Following the American Civil War Sesquicentennial with day by day writings of the time, currently 1863.

Our Relations with Great Britain.

March 27, 2013

Harper's Weekly,Miscellaneous document sources

The Approach of the British Pirate Alabama

The Approach of the British Pirate “Alabama.”

IT is not to be disguised that our relations with Great Britain have reached a most critical pass. The speeches of the Solicitor-General of England and of Lord Palmerston, in Parliament, on 27th March, indicate a determined purpose on the part of the British Government to persevere in the work of fitting out piratical vessels in British ports to prey upon our merchant navy, It was well shown by Messrs. Forster, Baring, and others, that the equipment of the Florida and Alabama was in violation of the Foreign Enlistment Act; and that other similar vessels—some say eighteen, others fourteen—are being constructed for the rebels at Liverpool and other British ports, without let or hindrance by the Government, and will soon be at sea, manned by British sailors, armed with British guns, and as thoroughly British in every respect as the Warrior herself. The only answer to these cogent facts was some legal quips and quibbles in the Nisi Prius style by the Solicitor, and a sneer from Lord Palmerston about “the Americans always picking a quarrel with England whenever they got into trouble.”

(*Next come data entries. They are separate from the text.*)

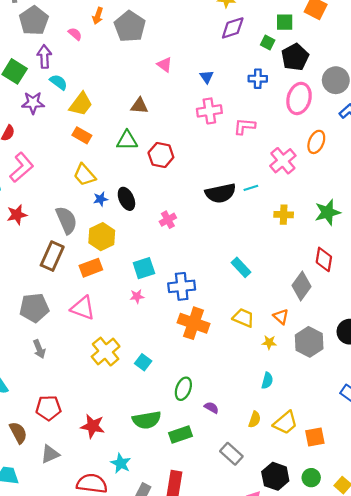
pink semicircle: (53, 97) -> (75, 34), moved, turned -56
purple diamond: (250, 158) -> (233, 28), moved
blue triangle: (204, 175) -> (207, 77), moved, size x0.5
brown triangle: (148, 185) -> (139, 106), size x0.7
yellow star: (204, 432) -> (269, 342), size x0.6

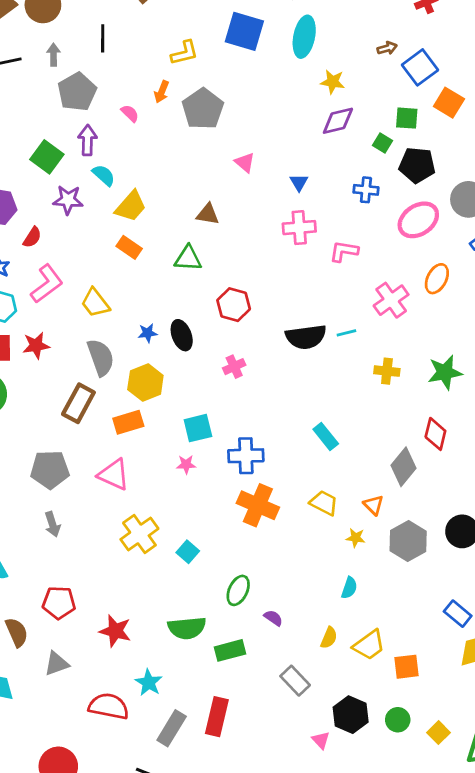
black pentagon: (295, 57) -> (417, 165), turned 30
pink ellipse: (299, 98) -> (418, 220), turned 36
red hexagon: (161, 155) -> (234, 305), moved
yellow trapezoid: (84, 175) -> (95, 303), moved

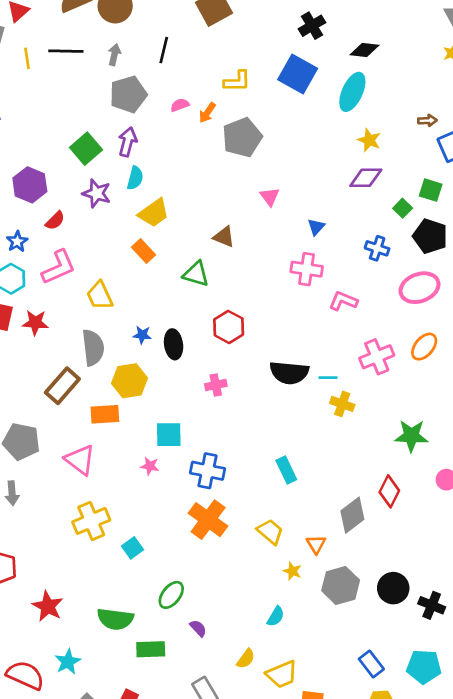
pink semicircle: (130, 113) -> (180, 105), moved, turned -78
cyan semicircle: (104, 175) -> (135, 178), turned 50
yellow cross: (387, 371) -> (342, 404), moved

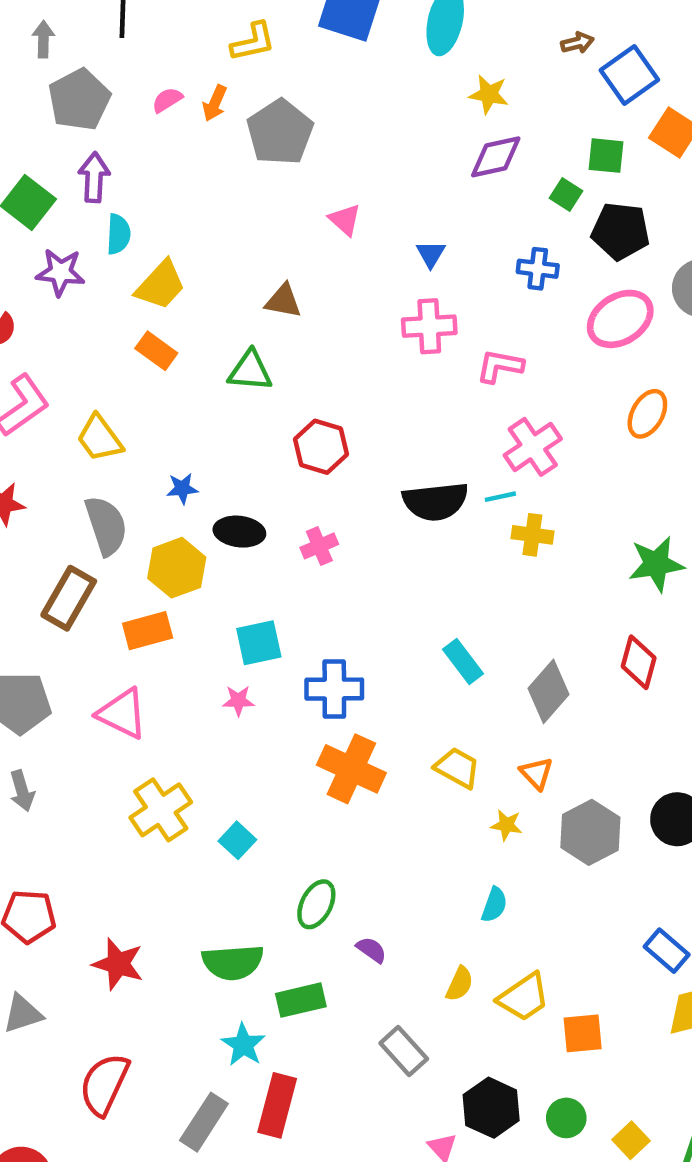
black ellipse: (174, 344) -> (239, 532), moved, turned -64
pink cross: (377, 357) -> (533, 447), moved
gray diamond: (352, 515) -> (548, 691), moved
cyan star: (68, 662) -> (243, 1045), moved
red semicircle: (25, 675) -> (104, 1084), turned -78

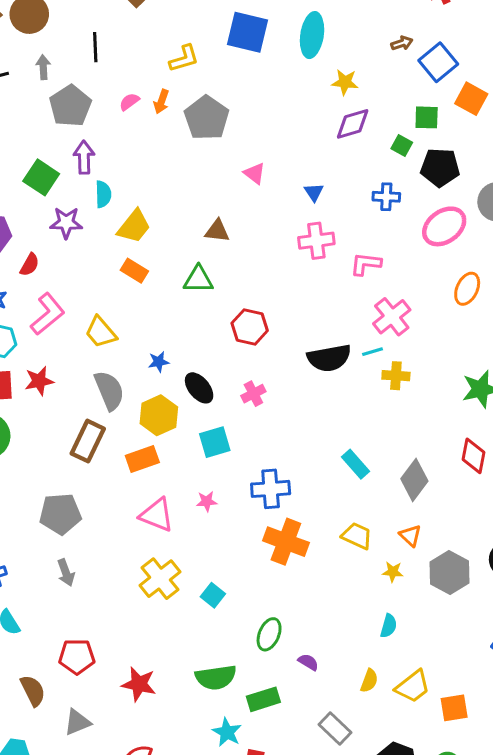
black ellipse: (239, 532) -> (199, 388), turned 48
cyan square: (259, 643) -> (215, 442), moved
pink triangle: (122, 714) -> (157, 515), moved

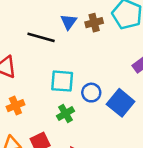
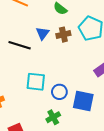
blue square: (121, 103) -> (83, 101), turned -30
green cross: (66, 113) -> (53, 117), moved

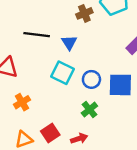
blue triangle: (43, 33) -> (69, 42), moved
cyan square: (36, 82) -> (62, 73), turned 30

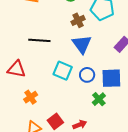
blue triangle: (69, 42) -> (82, 44), moved, size x1.5
green cross: (89, 109) -> (99, 99), moved

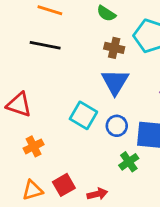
brown cross: (78, 20) -> (114, 48), turned 32
black line: (39, 40) -> (45, 45), moved

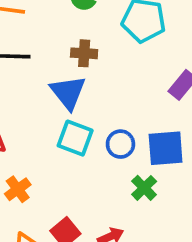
brown cross: (114, 48) -> (84, 53), moved
blue triangle: (115, 82) -> (68, 92), moved

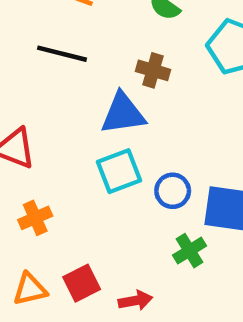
blue triangle: (68, 92) -> (123, 114), turned 48
cyan square: (75, 138) -> (119, 171), turned 36

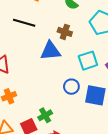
cyan square: (119, 171) -> (88, 61), moved
green cross: (189, 251) -> (45, 115), moved

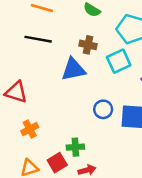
cyan square: (88, 61) -> (119, 61), moved
green cross: (45, 115) -> (75, 147), turned 32

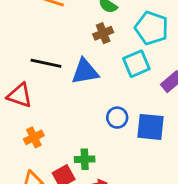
black line: (38, 39) -> (46, 63), moved
brown cross: (88, 45) -> (103, 33), moved, turned -36

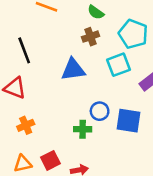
black line: (46, 63) -> (24, 50), moved, turned 55
green cross: (85, 159) -> (83, 129), moved

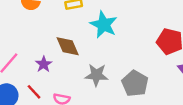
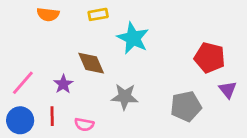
gray pentagon: (135, 83) -> (186, 106), moved, turned 30
red line: (34, 92) -> (52, 116), turned 42

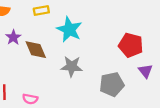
purple star: (63, 84) -> (13, 37), moved
gray star: (125, 97) -> (72, 66), moved

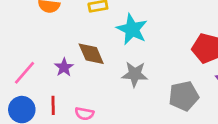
purple star: (13, 37) -> (64, 67), moved

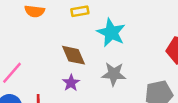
purple star: (64, 67) -> (71, 83), moved

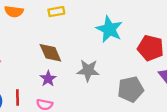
cyan star: (111, 33) -> (109, 29), moved

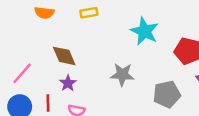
brown diamond: (50, 53) -> (64, 56), moved
purple star: (48, 79) -> (68, 83), moved

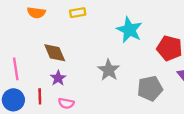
pink line: (22, 73) -> (16, 69), turned -50
gray star: (122, 75) -> (109, 70), turned 30

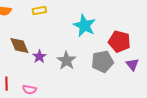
purple star: (58, 78) -> (39, 57), moved
gray pentagon: (150, 88) -> (102, 62), moved

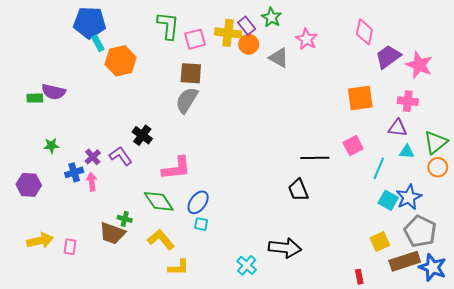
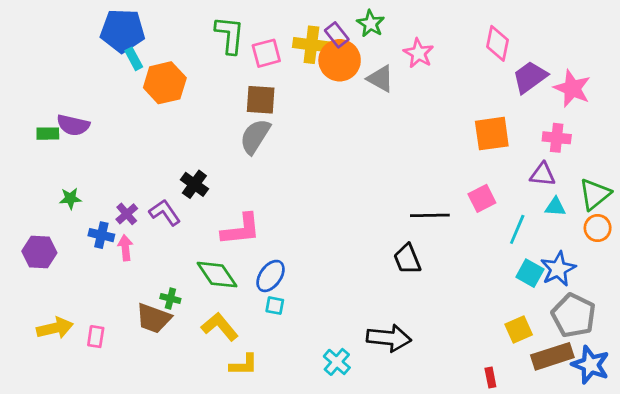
orange circle: (249, 44) -> (340, 60), size x1.5
blue cross: (74, 172) -> (101, 235), turned 30

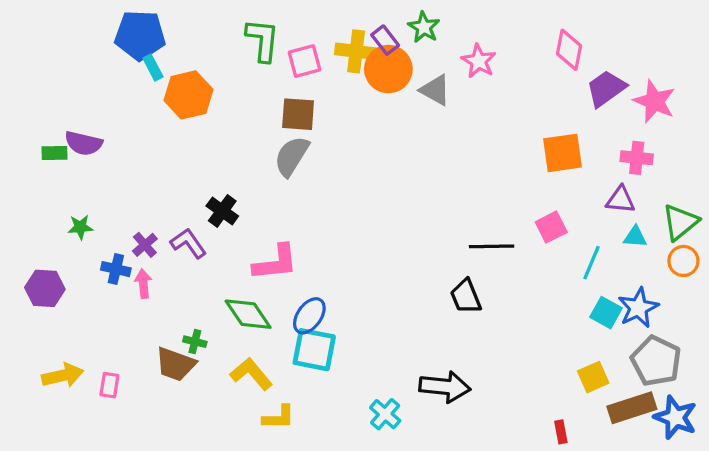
cyan square: (275, 306) -> (314, 350), size x2.0

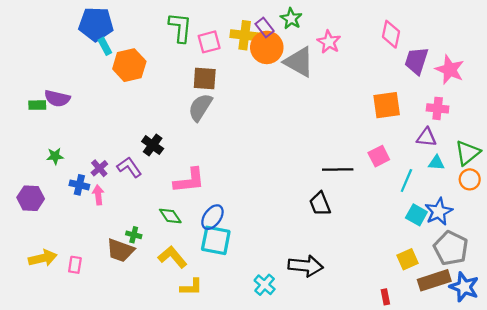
purple trapezoid: (606, 88) -> (416, 61), turned -36
gray triangle: (435, 90) -> (299, 62), size x1.4
green diamond: (248, 314) -> (170, 216), size x0.7

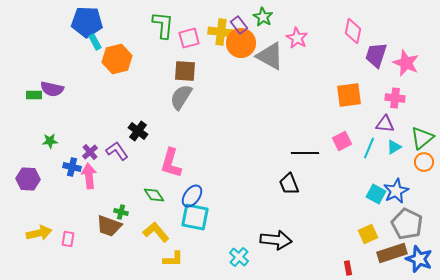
cyan triangle: (436, 163) -> (394, 147), turned -35
pink L-shape: (189, 181) -> (171, 163), turned 112
cyan line: (406, 181) -> (369, 148), moved
pink arrow: (98, 195) -> (89, 176), size x1.4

Passing over the insolence of the latter speaker, who has been well said to represent the black-leg element in the British Cabinet, and the cheap erudition of the lawyer who was hired to defend the Government, the fact remains that we are practically at war with Great Britain without the power of reprisals. Every British dock-yard is now engaged in building steamers to capture and burn our merchantmen, to run our blockade, and to bombard our defenseless sea-board cities. The evidence points irresistibly to the conclusion that all the authorities and men in stations of influence in England are in the conspiracy against us. Lord Palmerston considers our complaints of the destruction of thirty odd American vessels by the British cruiser Alabama mere indications of our wish to pick a quarrel with England; Lord Russell sees no ground for arresting the Alabama until he has been assured she has got safely to sea, when he issues his tardy warrant; Member of Parliament Laird laughs—and the House of Commons re-echoes the laugh—at the objections which are made to his supplying the rebels with a navy; the Commissioners of Customs, with their ears stuffed with cotton and their pockets with the produce of Confederate bonds, are ready to swear off the most obvious Confederate steamer as a harmless craft intended for the Emperor of China; and the merchants, ship-builders, and newspapers of England all claim the right of furnishing the rebels with a navy, and denounce us furiously for objecting to their conduct.

These events have very naturally aroused a general and intense hostility to England among all classes in this country. There has never been a time when hatred of the English was so deep or so wide-spread as it is at present. There has never been a period at which war with England could have been more generally welcomed than at present—if we were free to engage in a foreign war.

Yet we do not believe that war is imminent. We can not afford the luxury. The struggle in which we are engaged taxes all our resources, and to carry it safely through to a successful issue will require our undivided energies. For this reason we do not anticipate that our Government will declare war against England— though it has ample ground for doing so; or will even declare an embargo, or seize British property to recompense our ship-owners for the losses they are suffering through the piratical acts of British vessels.

Our cue just now is to suffer every thing from foreigners for the sake of concentrating our whole strength on the suppression of the rebellion. When this is done, we shall have time to devote to our foreign enemies.

So soon as the restoration of the Union has been achieved, we look to see energetic measures adopted by our Government for the settlement of accounts with England. We expect to see every man who has lost a dollar by the depredations of the Alabama paid in full, with interest, by the British Government. The amount can always be collected in the port of New York. Half a dozen British steamers and a score of British ships seized and sold at auction by the United States Marshal would go far to make a balance. And when England next goes to war, let her look out for retaliation. Though her antagonist be only some Hottentot chief, the ocean shall bristle with American cruisers bearing his flag, and England may rely upon it, that for every peaceful American trader that has been burned during this war by British pirates, ten British vessels will then be destroyed. The next war in which England engages will be the end of her foreign commerce. We mistake our countrymen greatly, if, at the end of twelve months, they leave a ship bearing the British flag afloat in any sea from the German Ocean to Behring’s Straits.

But the watch-word now must be—Patience!